Cindy, it's the British pound that used to be 2:1 to the dollar.  It was when I was there last year, and it was very painful.  But the pound is now about $1.75, which is a little better.  Today the Euro is about $1.36.

http://finance.yahoo.com/currency

-Bob


----------



## Carol C (Oct 15, 2008)

rickandcindy23 said:


> Carol, the Euro is about 2-1 to the American dollar right now, isn't it?  How did that affect your pocketbook?  And how about the gas?  How much was it per liter?
> 
> I have a lot of questions, don't I?  I should just send you a PM.  I am so green with envy, seriously!

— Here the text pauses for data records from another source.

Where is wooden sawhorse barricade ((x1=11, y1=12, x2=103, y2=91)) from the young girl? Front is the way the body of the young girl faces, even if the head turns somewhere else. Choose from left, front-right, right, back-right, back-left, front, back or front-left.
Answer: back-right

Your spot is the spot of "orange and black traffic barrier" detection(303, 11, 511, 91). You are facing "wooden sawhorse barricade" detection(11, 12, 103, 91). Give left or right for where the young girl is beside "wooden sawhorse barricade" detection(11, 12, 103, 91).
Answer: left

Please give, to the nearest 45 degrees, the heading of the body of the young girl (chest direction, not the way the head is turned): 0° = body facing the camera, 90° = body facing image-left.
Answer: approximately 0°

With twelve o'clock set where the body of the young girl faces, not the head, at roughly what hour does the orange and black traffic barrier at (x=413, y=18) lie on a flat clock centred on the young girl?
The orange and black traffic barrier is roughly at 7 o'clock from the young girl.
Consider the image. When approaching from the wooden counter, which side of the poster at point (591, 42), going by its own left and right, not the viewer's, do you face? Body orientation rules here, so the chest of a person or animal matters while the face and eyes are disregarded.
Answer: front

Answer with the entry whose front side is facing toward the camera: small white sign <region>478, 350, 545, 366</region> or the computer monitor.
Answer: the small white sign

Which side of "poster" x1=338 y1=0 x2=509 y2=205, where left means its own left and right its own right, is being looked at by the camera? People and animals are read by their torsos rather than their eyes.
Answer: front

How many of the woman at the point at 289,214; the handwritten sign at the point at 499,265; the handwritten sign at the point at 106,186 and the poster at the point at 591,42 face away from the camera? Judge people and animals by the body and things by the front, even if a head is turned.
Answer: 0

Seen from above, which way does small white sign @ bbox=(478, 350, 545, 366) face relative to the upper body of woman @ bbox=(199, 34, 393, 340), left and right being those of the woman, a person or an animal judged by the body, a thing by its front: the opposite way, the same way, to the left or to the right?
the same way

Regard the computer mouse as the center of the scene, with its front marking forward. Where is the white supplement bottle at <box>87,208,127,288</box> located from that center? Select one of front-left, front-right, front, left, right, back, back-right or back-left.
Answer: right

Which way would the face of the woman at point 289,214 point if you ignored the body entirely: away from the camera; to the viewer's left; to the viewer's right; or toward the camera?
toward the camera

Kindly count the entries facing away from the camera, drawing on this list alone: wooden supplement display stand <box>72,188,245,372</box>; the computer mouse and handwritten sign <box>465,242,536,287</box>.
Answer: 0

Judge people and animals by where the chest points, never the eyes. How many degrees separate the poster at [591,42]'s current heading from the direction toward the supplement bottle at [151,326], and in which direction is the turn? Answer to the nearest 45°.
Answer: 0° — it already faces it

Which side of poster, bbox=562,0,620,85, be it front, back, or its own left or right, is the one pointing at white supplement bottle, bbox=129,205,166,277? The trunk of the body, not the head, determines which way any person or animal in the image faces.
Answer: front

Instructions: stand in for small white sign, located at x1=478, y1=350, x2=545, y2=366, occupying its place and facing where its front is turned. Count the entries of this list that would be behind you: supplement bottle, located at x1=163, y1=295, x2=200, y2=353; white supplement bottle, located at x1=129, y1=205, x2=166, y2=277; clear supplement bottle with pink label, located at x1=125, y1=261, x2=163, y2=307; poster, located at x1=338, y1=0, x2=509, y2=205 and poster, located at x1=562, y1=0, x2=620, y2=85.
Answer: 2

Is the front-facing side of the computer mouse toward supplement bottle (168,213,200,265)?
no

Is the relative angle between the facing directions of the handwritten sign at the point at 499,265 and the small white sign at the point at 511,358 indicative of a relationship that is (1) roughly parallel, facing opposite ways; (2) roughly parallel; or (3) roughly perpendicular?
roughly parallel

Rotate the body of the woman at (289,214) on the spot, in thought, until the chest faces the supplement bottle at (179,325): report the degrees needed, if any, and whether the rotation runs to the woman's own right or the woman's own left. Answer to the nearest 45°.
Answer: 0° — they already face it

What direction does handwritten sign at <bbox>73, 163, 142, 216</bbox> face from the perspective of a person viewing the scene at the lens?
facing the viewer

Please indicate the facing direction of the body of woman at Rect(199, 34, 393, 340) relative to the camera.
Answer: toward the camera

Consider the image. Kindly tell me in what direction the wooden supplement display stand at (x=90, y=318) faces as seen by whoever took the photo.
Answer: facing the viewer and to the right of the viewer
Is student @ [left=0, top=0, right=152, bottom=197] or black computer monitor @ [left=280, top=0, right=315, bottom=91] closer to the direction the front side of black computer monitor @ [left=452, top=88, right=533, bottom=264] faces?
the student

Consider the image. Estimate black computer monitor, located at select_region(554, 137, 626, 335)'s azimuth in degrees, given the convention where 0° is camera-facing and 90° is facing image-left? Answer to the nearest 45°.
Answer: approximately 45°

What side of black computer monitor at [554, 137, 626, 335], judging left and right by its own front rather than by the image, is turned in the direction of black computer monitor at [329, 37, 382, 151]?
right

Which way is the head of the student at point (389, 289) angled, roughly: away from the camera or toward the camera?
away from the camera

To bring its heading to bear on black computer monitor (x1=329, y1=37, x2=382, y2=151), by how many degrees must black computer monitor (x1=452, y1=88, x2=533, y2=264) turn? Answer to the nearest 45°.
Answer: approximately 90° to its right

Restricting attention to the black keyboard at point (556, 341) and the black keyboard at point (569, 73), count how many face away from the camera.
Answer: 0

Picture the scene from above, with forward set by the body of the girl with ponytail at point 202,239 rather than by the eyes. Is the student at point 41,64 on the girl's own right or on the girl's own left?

Cindy, I didn't pay attention to gas prices as I didn't rent a car. The exchange rates were actually a bit better than they've been months ago. A guy in the plane coming back said he paid ten dollars US for beer in Paris and $30-40 for a meal. I wonder why he would buy beer in Paris, honestly. I paid 4 euro tops for *wine* at the nicest restaurant I found in Paris to accompany my 16 euro dinner. I mostly paid 12 eu for a round meal in Paris, and 4-6 euros for filling and delicious sandwiches. Falafel sandwiches are cheap in Le Marais where I stayed. In London I even found a wine bar/restaurant in Bloomsbury where I enjoyed a glass of wine for 2.10 pounds. So nice to accompany my meal of chili con carne over rice at 6 pounds. So there is good food to be had even on a budget. You just have to read all the menus posted out front and make your selections wisely, and skip desserts and appetizers unless it's a "formula" or fixed price meal or plat du jour (those can  be real bargains for complete meals midday).


----------